Key areas to analyze:
- Authentication tokens: JWT structure, token expiration, refresh mechanisms
- API endpoints: RESTful paths, GraphQL queries, parameter patterns
- Sensitive data in transit: PII, credentials, financial data
- Response headers: Security headers (HSTS, CSP, X-Frame-Options)

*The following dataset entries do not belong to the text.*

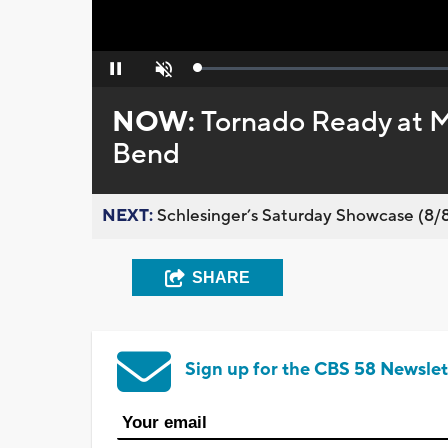
Loaded
:
Pause
Unmute
0%
NOW:
Tornado Ready at 
Bend
NEXT:
Schlesinger’s Saturday Showcase (8/8).
SHARE
Sign up for the CBS 58 Newslet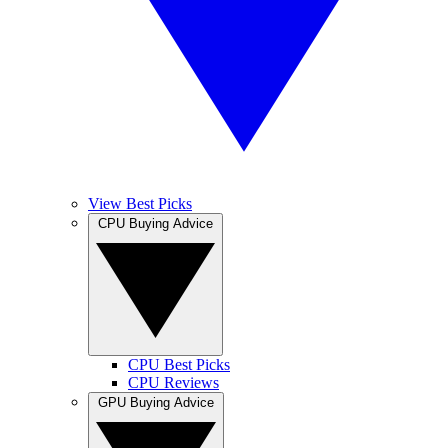
View Best Picks
CPU Buying Advice
CPU Best Picks
CPU Reviews
GPU Buying Advice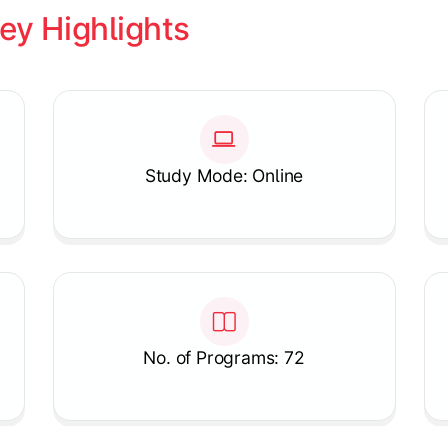
ey Highlights
Study Mode: Online
No. of Programs: 72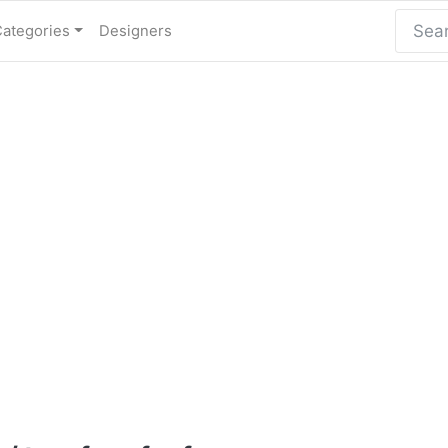
Categories
Designers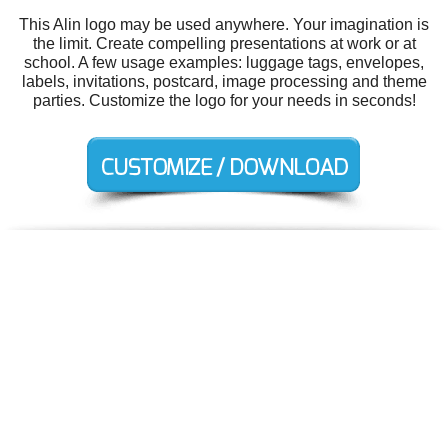
This Alin logo may be used anywhere. Your imagination is
the limit. Create compelling presentations at work or at
school. A few usage examples: luggage tags, envelopes,
labels, invitations, postcard, image processing and theme
parties. Customize the logo for your needs in seconds!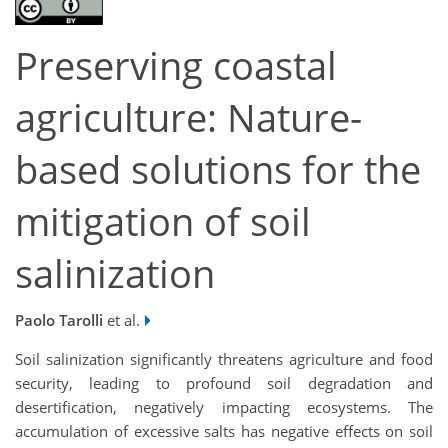
Preserving coastal
agriculture: Nature-
based solutions for the
mitigation of soil
salinization
Paolo Tarolli
et al.
Soil salinization significantly threatens agriculture and food
security, leading to profound soil degradation and
desertification, negatively impacting ecosystems. The
accumulation of excessive salts has negative effects on soil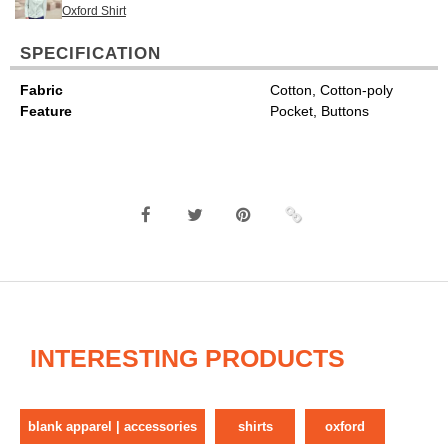
Oxford Shirt
SPECIFICATION
Fabric
Cotton, Cotton-poly
Feature
Pocket, Buttons
INTERESTING PRODUCTS
blank apparel | accessories
shirts
oxford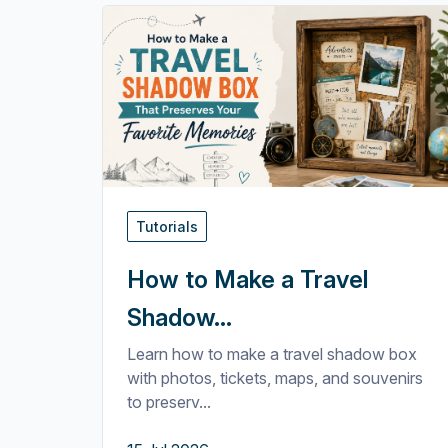
Tutorials
How to Make a Travel
Shadow...
Learn how to make a travel shadow box
with photos, tickets, maps, and souvenirs
to preserv...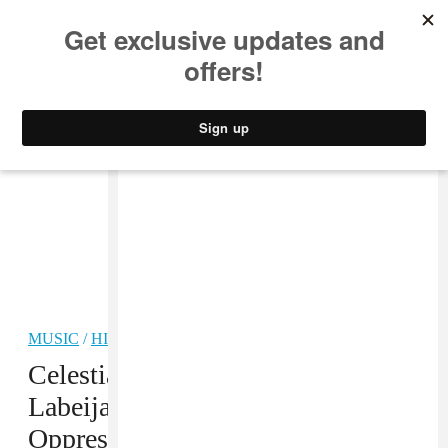
MUSIC
STYLE
CULTURE
VIDEO
MUSIC
/
HIP-HOP
PREMIERE
Celestial Trax And Rozay
Labeija’s “Roaches” Turns
Oppression Into Fierce Hip-Hop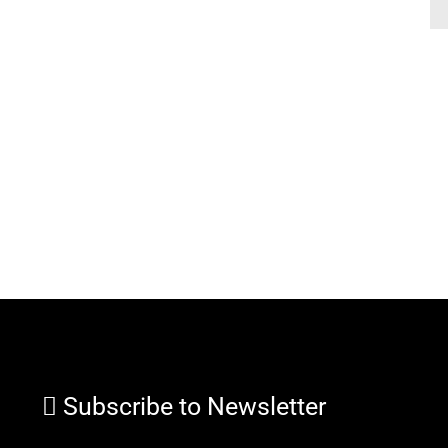
Subscribe to Newsletter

- Error responses: Stack traces, debug information, internal paths
Step 5: Test API Vulnerabilities Using Burp Repeater
Forward intercepted requests to Repeater for manual testing:
Right-click request > Send to Repeater Test categories: - Authentication bypass: Remove/modify auth tokens - IDOR: Modify user IDs, object references - Injection: SQL injection, NoSQL injection in parameters - Rate limiting: Rapid request replay for brute force assessment - Business logic: Modify prices, quantities, permissions in requests
Step 6: Automate Testing with Burp Scanner
Right-click request > Do active scan (Professional only) Scanner checks: - SQL injection (error-based, blind, time-based) - XSS (reflected, stored) - Command injection - Path traversal - XML/JSON injection - Authentication flaws
Step 7: Handle Certificate Pinning
If traffic is not visible due to certificate pinning:
# Frida-based bypass (generic) frida -U -f com.target.app -l ssl-pinning-bypass.js # Objection bypass objection --gadget com.target.app explore ios sslpinning disable # or android sslpinning disable
Key Concepts
| Term | Definition |
|---|---|
| MITM Proxy | Man-in-the-middle proxy that terminates and re-establishes TLS connections to inspect encrypted traffic |
| Certificate Pinning | Client-side validation that restricts accepted server certificates beyond the OS trust store |
| Network Security Config | Android XML configuration controlling app trust anchors, cleartext traffic policy, and certificate pinning |
| Invisible Proxying | Burp feature handling non-proxy-aware clients that don't send CONNECT requests |
| IDOR | Insecure Direct Object Reference -- accessing resources by manipulating identifiers without authorization checks |
Tools & Systems
- Burp Suite Professional: Full-featured web application security testing proxy with active scanner
- Burp Suite Community: Free version with manual interception and basic tools
- Frida: Dynamic instrumentation for runtime SSL pinning bypass
- mitmproxy: Open-source alternative to Burp Suite for programmatic traffic analysis
- Charles Proxy: Alternative HTTP proxy with mobile-friendly certificate installation
Common Pitfalls
- Android 7+ CA trust: User-installed certificates are not trusted by apps targeting API 24+. Must use system CA installation or app modification.
- Certificate transparency: Some apps use Certificate Transparency logs to detect MITM. Check for CT enforcement in the app.
- Non-HTTP protocols: Burp Suite only handles HTTP/HTTPS. Use Wireshark for WebSocket, MQTT, gRPC, or custom binary protocols.
- VPN-based apps: Apps using VPN tunnels bypass device proxy settings. May need iptables rules on a rooted device to redirect traffic.